Progress in addressing the mind-body problem has come from focusing on empirically accessible questions rather than on eristic philosophical arguments. Key is the search for the neuronal correlates — and ultimately the causes — of consciousness…

Every phenomenal, subjective state will have associated Neural Correlates of Consciousness: one for seeing a red patch, another one for seeing grandmother, yet a third one for hearing a siren, etc. Perturbing or inactivating the Neural Correlates of Consciousness for any one specific conscious experience will affect the percept or cause it to disappear. If the Neural Correlates of Consciousness could be induced artificially, for instance by cortical microstimulation in a prosthetic device or during neurosurgery [or by Descartes’ evil demon], the subject would experience the associated percept.

Koch seems not in the least bothered that his science of consciousness concerns “the immaterial conscious mind.” Nor should he be. Nonphysical experiences are what cognitive science hopes to explain.  There are two transductions in Koch’s schema. The first changes the information in light into neural impulses. The second transduction is represented by the arrow on the right of the diagram, showing NCCs are transduced into images in the immaterial conscious mind.

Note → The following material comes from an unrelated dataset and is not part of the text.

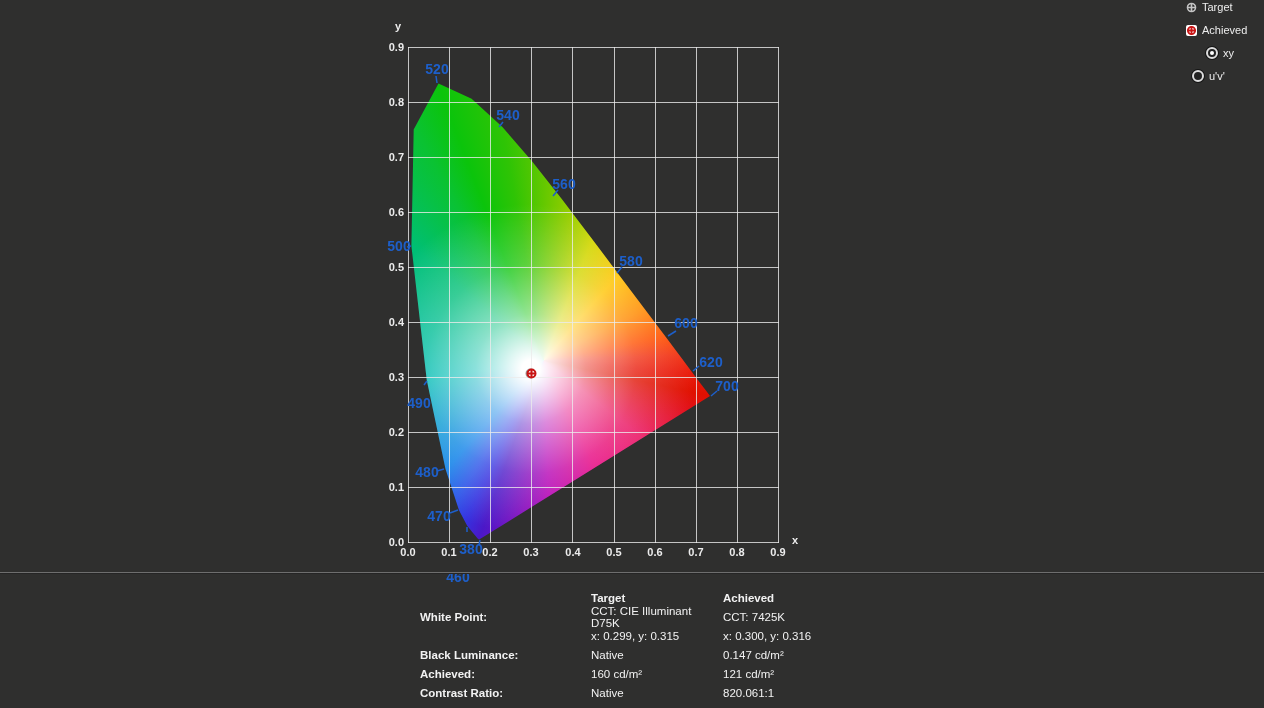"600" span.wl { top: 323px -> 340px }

Everything you experience or could experience—your entire world as experienced—lies to the right of the arrow. This means that you never experience the Outside World directly, but only via the immaterial Conscious Percepts (qualia, or Bertrand Russell’s sense-data).  The existence of the Outside World is based on an inference. “I’m having a dog percept, so probably—not certainly— there is a dog out there.” The percepts amount to evidence about what’s out there, not the world itself. Your percepts are private; nobody can experience them but you. If someone else sees the dog, they get their own Conscious Percept created for them by their own NCCs—not yours. Starting with Descartes, philosophy has spent a lot of time worrying about the implications of this picture.

Crick endorses a view he attributes to Dave Marr “that brain builds within itself a symbolic representation of the visual world, making explicit the many aspects of it that are only implicit in the retinal image.” (p.76) That would be, for example, the dog on the right. What you experience is not the real dog, but rather the symbolic representation built within your brain.